BEIRUT (Reuters) - Lebanon’s army said on Friday it had received the bodies of two people killed by militants and that their identities were being checked, but it gave no details on which group had delivered them.
Earlier on Friday, LBC television and other local media had reported that Islamic State had handed over the bodies of a civilian and a soldier who were killed last year on the outskirts of Arsal, a town near the Syrian border.
The army said the handover had taken place at a military outpost in the eastern border area. If it was Islamic State, that would be the first time that the hardline group had cooperated with the army to hand over bodies.
The army said the central military hospital was carrying out DNA tests on the bodies.
Sunni Muslim groups fighting in Syria’s civil war have also been active across the border in Lebanon.
The Lebanese government has been seeking the release of about two dozen soldiers held captive by Islamist militants since last year, in a crisis that has triggered frequent demonstrations by the families of the soldiers.
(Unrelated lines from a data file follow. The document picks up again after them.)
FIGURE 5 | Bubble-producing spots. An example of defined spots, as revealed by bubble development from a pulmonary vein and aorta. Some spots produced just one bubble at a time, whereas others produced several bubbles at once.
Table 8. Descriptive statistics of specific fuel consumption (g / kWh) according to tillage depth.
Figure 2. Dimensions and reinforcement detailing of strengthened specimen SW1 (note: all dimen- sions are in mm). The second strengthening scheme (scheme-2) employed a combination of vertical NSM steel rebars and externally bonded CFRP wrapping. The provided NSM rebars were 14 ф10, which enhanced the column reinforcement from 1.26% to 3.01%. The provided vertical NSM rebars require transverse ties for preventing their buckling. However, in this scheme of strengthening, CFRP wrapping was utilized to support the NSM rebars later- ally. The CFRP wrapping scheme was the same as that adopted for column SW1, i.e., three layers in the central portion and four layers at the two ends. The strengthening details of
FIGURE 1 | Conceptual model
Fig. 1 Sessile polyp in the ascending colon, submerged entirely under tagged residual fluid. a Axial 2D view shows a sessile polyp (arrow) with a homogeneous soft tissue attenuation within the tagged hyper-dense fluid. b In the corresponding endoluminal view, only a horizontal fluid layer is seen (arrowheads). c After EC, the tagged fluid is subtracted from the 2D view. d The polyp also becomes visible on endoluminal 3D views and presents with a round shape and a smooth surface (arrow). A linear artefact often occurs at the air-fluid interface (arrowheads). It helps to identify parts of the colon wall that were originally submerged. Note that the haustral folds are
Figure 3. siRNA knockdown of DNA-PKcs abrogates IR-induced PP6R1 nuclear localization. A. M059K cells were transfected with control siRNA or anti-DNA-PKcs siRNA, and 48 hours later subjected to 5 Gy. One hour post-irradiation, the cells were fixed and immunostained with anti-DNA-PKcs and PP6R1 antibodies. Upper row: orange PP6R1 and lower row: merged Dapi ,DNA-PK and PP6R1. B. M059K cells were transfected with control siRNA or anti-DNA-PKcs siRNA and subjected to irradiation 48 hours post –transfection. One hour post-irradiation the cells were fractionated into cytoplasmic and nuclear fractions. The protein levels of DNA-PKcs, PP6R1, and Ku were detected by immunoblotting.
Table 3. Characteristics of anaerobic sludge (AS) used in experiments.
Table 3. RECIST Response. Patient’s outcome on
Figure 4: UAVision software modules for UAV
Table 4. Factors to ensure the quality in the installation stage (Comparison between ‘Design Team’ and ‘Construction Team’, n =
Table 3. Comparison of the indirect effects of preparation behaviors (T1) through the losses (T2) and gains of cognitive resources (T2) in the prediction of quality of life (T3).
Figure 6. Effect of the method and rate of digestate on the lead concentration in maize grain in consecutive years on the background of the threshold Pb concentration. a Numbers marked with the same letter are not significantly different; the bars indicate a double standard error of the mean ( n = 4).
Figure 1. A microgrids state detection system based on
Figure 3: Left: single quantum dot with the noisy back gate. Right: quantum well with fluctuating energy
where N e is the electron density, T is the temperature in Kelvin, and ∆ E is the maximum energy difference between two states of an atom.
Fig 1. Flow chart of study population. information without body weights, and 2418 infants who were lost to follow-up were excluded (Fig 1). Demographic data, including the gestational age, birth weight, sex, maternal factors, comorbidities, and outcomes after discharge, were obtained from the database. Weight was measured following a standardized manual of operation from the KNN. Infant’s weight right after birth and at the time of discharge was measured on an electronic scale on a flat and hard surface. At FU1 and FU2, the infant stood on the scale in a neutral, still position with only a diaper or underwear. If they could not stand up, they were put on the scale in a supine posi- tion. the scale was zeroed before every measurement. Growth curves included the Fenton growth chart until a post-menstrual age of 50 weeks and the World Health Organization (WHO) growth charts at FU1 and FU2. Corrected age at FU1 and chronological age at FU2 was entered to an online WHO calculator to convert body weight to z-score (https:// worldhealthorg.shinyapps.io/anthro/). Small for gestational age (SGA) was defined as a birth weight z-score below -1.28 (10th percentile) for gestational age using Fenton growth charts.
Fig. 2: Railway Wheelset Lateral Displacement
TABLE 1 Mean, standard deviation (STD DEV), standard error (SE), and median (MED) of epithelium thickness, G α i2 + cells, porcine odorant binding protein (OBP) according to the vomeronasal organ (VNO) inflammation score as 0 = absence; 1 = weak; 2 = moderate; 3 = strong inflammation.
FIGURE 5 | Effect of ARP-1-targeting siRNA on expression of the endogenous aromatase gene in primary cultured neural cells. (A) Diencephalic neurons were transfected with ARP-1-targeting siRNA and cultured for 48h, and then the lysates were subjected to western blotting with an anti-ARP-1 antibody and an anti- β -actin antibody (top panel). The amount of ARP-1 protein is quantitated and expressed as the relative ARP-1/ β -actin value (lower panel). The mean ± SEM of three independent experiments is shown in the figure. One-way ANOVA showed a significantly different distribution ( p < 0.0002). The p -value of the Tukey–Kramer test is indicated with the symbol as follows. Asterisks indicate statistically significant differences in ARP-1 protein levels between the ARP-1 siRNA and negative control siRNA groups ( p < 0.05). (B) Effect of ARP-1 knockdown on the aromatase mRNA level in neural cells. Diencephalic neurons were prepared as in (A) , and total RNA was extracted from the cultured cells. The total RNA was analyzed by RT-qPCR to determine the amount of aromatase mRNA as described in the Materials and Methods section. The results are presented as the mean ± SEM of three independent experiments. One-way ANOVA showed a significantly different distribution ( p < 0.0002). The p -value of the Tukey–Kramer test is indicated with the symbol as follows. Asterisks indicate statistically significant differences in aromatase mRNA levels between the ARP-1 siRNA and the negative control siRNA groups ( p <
Fighting in Arsal last year between Islamist gunmen and the army marked some of the worst spillover violence since Syria’s war began four years ago, and has risked exacerbating tensions in Lebanon among sectarian groups at odds over the Syrian conflict.
Both Islamic State and Syria’s al Qaeda wing, the Nusra Front, took soldiers captive after entering Arsal and have beheaded or shot dead some of them.
There have also been several attacks by militant gunmen believed to be from the Nusra Front or Islamic State on Lebanese soldiers in border areas and campaigns by the army against militant positions.
Islamic State holds large tracts of territory in Syria and Iraq, while Nusra Front fighters have made gains in recent weeks in northwestern Syria.